For a start, all orders still had to go through Lord Germain, back in Great Britain, and communications took time to cross the Atlantic. Everyone was clear on the plan; but somewhere along the way, Howe decided that he wanted to seize Philadelphia, the colonies' capital, instead, and so did not send his large force north up the Hudson River. Another general, Henry Clinton, did march on Albany but with a much smaller force than had been agreed on by all.

St. Leger, meanwhile, was having a tough time of it as well. He had chosen to begin a siege of Fort Stanwix, on the Mohawk River. St. Leger was successful at first, but a relief force led by American General Benedict Arnold managed to convince St. Leger that time had come to abandon what to him must have seemed a foolhardy mission and return to the friendly confines of Canada.

Burgoyne, not knowing any of this until much later, continued on toward Albany, his force reduced to 6,000 through a combination of defeats, disease, and desertions. When Burgoyne reached the outskirts of Saratoga in mid-September, he saw before him a Colonial army numbering more than 8,000 men and commanded by General Horatio Gates. Burgoyne tried to catch Gates by surprise by sending a stealthy force to outflank him, but Gates was ready. Nothing came of the stealthy plan, and both sides settled down for the main event.

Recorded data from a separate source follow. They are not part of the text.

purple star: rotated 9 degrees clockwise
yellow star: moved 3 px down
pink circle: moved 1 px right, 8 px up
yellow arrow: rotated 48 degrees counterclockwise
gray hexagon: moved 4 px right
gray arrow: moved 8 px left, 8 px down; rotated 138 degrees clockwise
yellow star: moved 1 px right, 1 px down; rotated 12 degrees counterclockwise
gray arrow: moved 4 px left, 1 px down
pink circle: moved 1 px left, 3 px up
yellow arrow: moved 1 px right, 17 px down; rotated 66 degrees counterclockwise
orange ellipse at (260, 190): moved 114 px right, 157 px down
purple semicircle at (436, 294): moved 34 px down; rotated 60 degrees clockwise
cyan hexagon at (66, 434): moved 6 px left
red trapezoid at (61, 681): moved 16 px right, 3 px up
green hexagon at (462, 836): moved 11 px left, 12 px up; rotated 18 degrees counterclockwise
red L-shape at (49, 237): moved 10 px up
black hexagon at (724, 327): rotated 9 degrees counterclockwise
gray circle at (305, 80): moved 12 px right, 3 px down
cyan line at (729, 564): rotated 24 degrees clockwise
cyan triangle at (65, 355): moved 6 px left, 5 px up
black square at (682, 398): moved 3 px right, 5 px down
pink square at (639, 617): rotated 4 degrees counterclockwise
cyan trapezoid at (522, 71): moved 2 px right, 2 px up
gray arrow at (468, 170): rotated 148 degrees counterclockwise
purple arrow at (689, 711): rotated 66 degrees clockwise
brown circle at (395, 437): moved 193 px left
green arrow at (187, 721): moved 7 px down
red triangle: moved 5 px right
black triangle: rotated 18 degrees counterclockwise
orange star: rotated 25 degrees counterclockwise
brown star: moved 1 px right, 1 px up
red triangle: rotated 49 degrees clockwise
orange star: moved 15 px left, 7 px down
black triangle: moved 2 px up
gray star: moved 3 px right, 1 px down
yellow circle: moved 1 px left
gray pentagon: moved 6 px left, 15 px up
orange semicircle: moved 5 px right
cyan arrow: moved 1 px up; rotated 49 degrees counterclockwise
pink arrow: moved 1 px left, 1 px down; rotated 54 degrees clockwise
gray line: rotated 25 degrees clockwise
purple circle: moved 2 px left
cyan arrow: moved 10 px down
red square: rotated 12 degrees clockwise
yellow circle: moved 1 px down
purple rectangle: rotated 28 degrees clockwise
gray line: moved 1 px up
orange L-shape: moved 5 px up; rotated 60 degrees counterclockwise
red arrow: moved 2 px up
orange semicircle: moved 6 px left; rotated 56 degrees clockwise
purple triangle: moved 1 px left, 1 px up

Howe did end up occupying Philadelphia, on Sept. 26, after dispatching the troops of George Washington yet again, at Brandywine. Clinton did end up traversing the Hudson River and scored a small victory, burning the Colonial Army capital at Kingston, but he didn't arrive in Albany for many a day.

By October, the Colonial Army at Saratoga was very large indeed, numbering about 11,000, nearly twice that of Burgoyne's. The British general was firmly convinced by this time that help from his own forces was indeed not coming. He had no doubt received messages from St. Leger, Howe, and Clinton and determined that he was on his own, as far as the British Army was concerned. He had also believed reports that Native American and Loyalists in the area would rise up and join the Redcoats when they arrived; none did. With no way out, Burgoyne chose to fight.

The battle began on October 7 and lasted a full 10 days (much longer than the Americans probably had anticipated). Charge followed charge, counterattack followed attack, and the result was the smashing American victory that Washington, Gates, and all the other American generals had been hoping for for a few years. Burgoyne surrendered himself and his entire force, giving up claims to New York and abandoning his great quest to remove New England from the American sphere of influence.

Things went from bad to worse for Britain, as news came that France had decided to ally with the Americans. Burgoyne returned home, to defend himself. He found himself on the right side of the political spectrum when a new government swept into power in 1782; Burgoyne was made commander-in-chief in Ireland and made a privy councillor. All of that disappeared the very next year, when the government was replaced. He led a relatively private life after that. He died Aug. 4, 1792, in London.

One thing not so well-known about Burgoyne is that he was a successful playwright. He wrote The Maid of the Oaks in 1774 and The Heiress in 1786 and worked with the famous playwright Richard Brinsley Sheridan on one of his productions. Burgoyne also did some work in opera.